I love music. So much that I almost always have over-sized headphones with me and have been known to walk around singing loudly, lost in beats and lyrics – especially when drafting a new book. Music has a way of guiding me to the right emotional tone and helping me work through tricky scenes. Plus, I can’t listen to a great song without dancing around, and who doesn’t love dancing???
At times, it does make me wonder if I could write without the constant soundtrack running through my brain. Then I tell myself all artists – whether they write, draw, paint, sing, sculpt, dance – search for their elusive muse. Divine inspiration.

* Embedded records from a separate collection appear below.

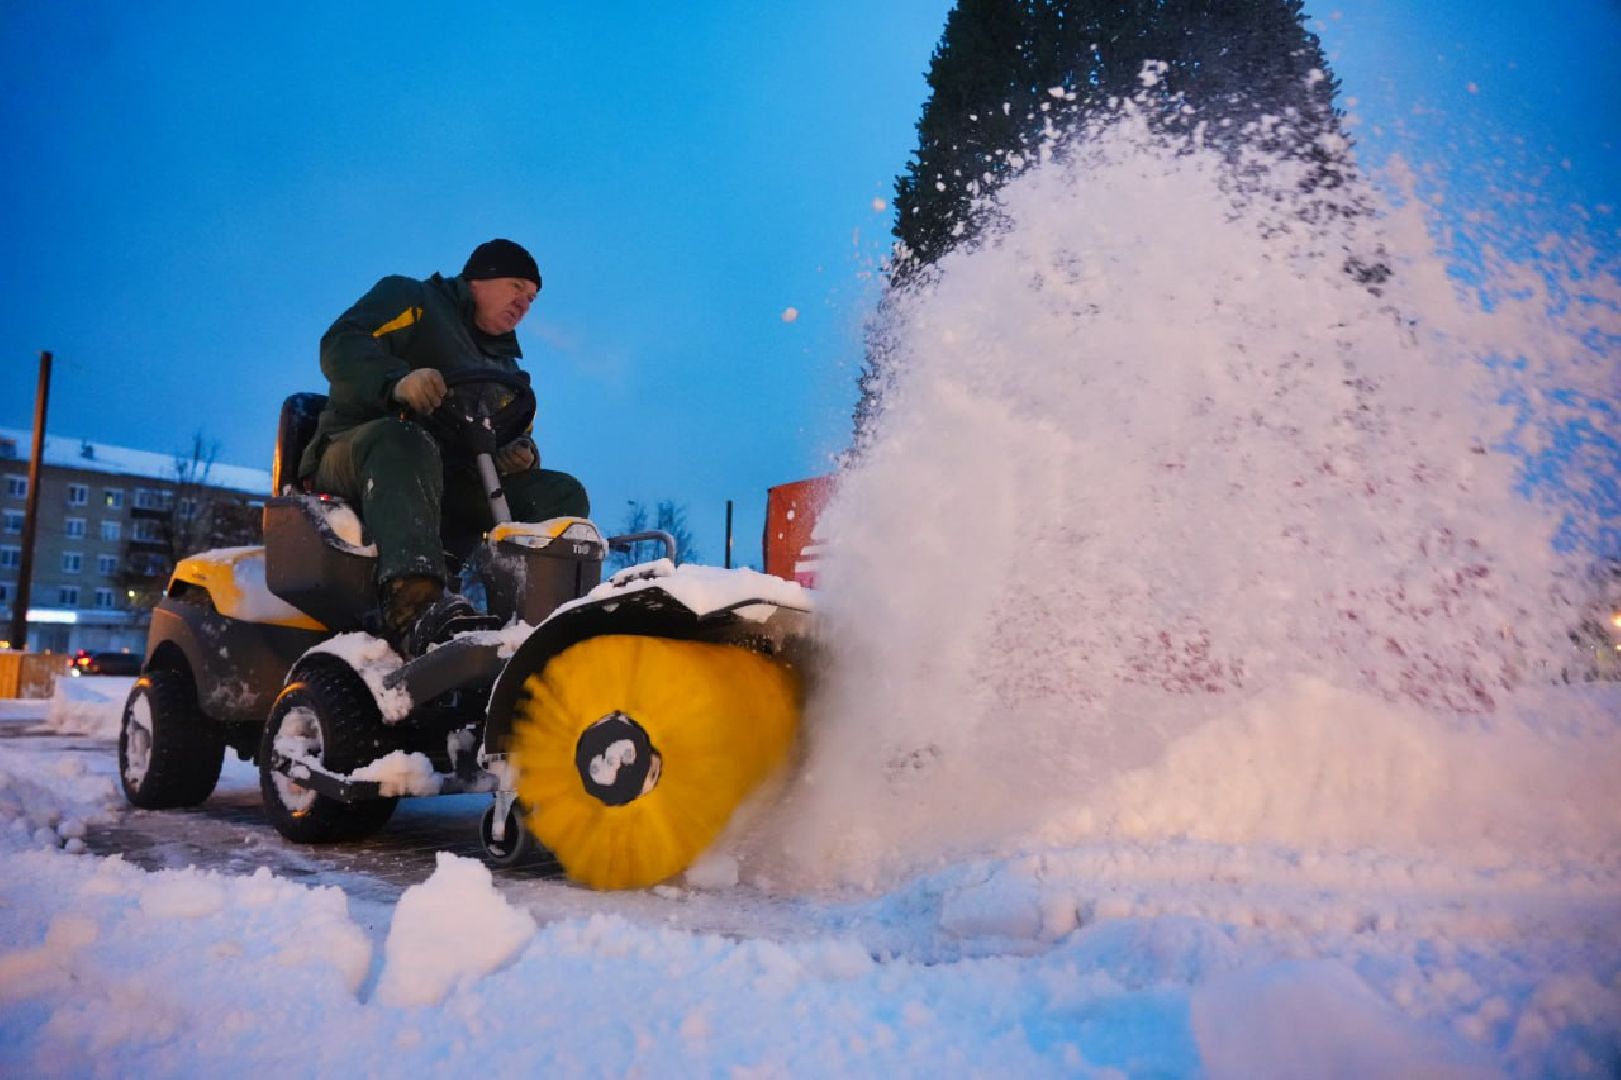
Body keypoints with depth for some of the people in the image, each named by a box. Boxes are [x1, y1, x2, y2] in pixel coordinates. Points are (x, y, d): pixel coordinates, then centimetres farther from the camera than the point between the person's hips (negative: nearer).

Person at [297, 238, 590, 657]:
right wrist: (397, 380, -28)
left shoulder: (505, 367, 30)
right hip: (356, 455, -6)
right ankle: (413, 606, -64)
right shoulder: (409, 298, 12)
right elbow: (341, 346, -6)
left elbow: (514, 437, 24)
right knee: (404, 442, -41)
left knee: (563, 494, -12)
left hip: (448, 487, 6)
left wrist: (520, 455, -3)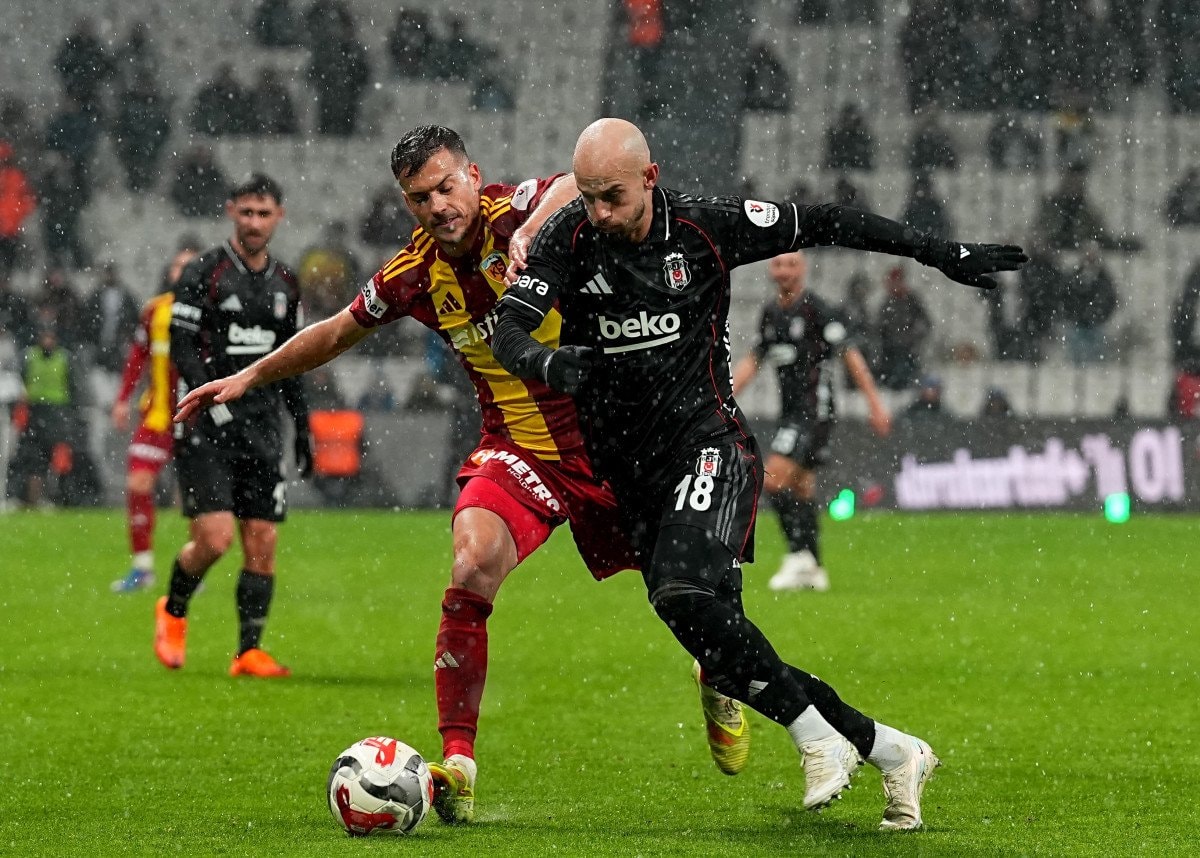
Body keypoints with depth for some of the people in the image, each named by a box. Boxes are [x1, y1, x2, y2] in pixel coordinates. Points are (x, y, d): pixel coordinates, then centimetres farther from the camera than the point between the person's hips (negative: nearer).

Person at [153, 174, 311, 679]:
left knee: (262, 543, -1)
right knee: (214, 537, -15)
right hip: (207, 429, -6)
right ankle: (173, 612, 13)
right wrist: (213, 401, -22)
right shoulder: (203, 275, -5)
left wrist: (303, 428, 18)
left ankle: (249, 651, 6)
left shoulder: (285, 284, 13)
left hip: (262, 429, 6)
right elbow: (181, 347, -10)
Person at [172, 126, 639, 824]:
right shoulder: (416, 274, -2)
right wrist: (248, 378, 20)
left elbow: (579, 184, -35)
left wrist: (531, 231, -51)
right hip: (518, 446, 2)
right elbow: (339, 332, 16)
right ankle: (457, 764, -22)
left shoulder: (514, 211, -13)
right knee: (474, 567, -24)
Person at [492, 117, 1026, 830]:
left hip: (709, 444, -4)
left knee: (683, 596, -30)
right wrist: (549, 365, -38)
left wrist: (942, 254, 5)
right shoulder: (568, 240, -6)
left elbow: (821, 224, 2)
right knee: (726, 656, 0)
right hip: (629, 470, 4)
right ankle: (890, 751, 12)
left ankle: (819, 741, -16)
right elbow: (507, 336, -15)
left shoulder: (704, 227, -8)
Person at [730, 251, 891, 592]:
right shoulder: (771, 313, 12)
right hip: (791, 409, 8)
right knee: (800, 489, 10)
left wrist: (874, 402, -12)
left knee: (774, 480, -17)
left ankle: (799, 555, -10)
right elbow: (753, 361, 20)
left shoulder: (815, 309, -10)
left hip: (814, 407, -8)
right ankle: (813, 571, 15)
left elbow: (850, 354, -10)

For Impressionist painter Cluade Monet, it was the gardens of his home at Giverny, a beautiful, tiny town situated on the Seine about 80 miles west of Paris. I have never seen anything quite like them before and I’m a garden dork. The color, texture, depth…arghhhh…I seriously just wanted to hide in a corner, lie on my back, watch the clouds and bees, and soak it all in. Gorgeous.
We took the train from Paris to Vernon, and, instead of taking the shuttle bus, we decided to walk the 5km to Giverny along the old train route. It’s now a lovely path that meanders along the river, past a strange little farm, and through trees and fields. The only other people we came across where locals out running, but I’d encourage anyone who visits to try the walk.
Since we read the lines for Monet’s house and gardens are ridiculously long on weekends and in the summer, we had arranged our day so that we’d arrive close to opening time. Luckily, neither the house nor garden were cramped and we were able to enjoy everything without hordes of people.
The boys ran around smelling and touching, and enjoying being released from the concrete jungle of Paris. From the gift shop, each boy chose a small Monet print and I picked up a book about Impressionist art for home school. Of the three boys, my youngest is my art lover and he immediately began discussing his plans to copy the water lily picture he selected. He also launched into a critique of the work, noting that “Monet doesn’t use enough green. Where are the pads? All I see are flowers.”
The Fox begged us to “Please, please, please have a picnic.” While picnicking at Monet’s house isn’t allowed, a few of the places in town do sell “baskets” of food. However, when we left Monet’s, the sky looked threatening and we convinced our son to eat at a quaint cafe with an outdoor courtyard. Good thing we did – twenty minutes later it began pouring, and since The Fox’s arm is covered in plaster we had to hustle him inside. Luckily, it was a quick shower and the cast was saved.
After lunch, we walked across the street to the Impressionist Museum. It’s small and completely manageable for young kids. I walked the boys through the exhibits, using my Art History major (I knew it would come in handy some day!). Just outside the museum is a grassy area with haystack recreations and apple trees. Bug and I decided to let the boys play before hiking them back to Vernon. They scooped up a bunch of apples, found a stick, and began a game of “baseball.”
Since we still had four hours before our train home, we grabbed a taxi at the Vernon train station for the 2km ride to Chateau Bizy. It’s a gorgeous chateau nestled among extensive gardens. The only way to view the inside of the house is with a tour…that’s only in French. They do have a print out for English speakers, but I ended up translating into Pudge’s ear during most of the tour while Bug helped the other two boys find hidden horses for a treasure hunt. I will say, I felt pretty good about my French skills because the guide spoke FAST 😀
After the half-an-hour tour, we let the boys run loose in the gardens. Mazes, hills, trees, stick, fountains…it was a kid’s paradise.
Since we used our last few dollars to pay for the Bizy tour (FYI – cash only if you decide to visit), we had to walk back to the train station. Since we still had an hour before our departure, we stopped into the brasserie across the street. Unfortunately, they weren’t serving food. They did however, serve The Fox hard cider. The look on his face, when he took a huge swig was priceless.
After the long day (we left our house at 7am for two metro rides and a connection to the train), everyone was exhausted in the happy, deeply satisfied way.
The best part for me? When Pudge, my 10-year-old, grabbed my hand at the train station and told me how much he loved the day, and thanked me for sharing it with him.
Life doesn’t get much better than that.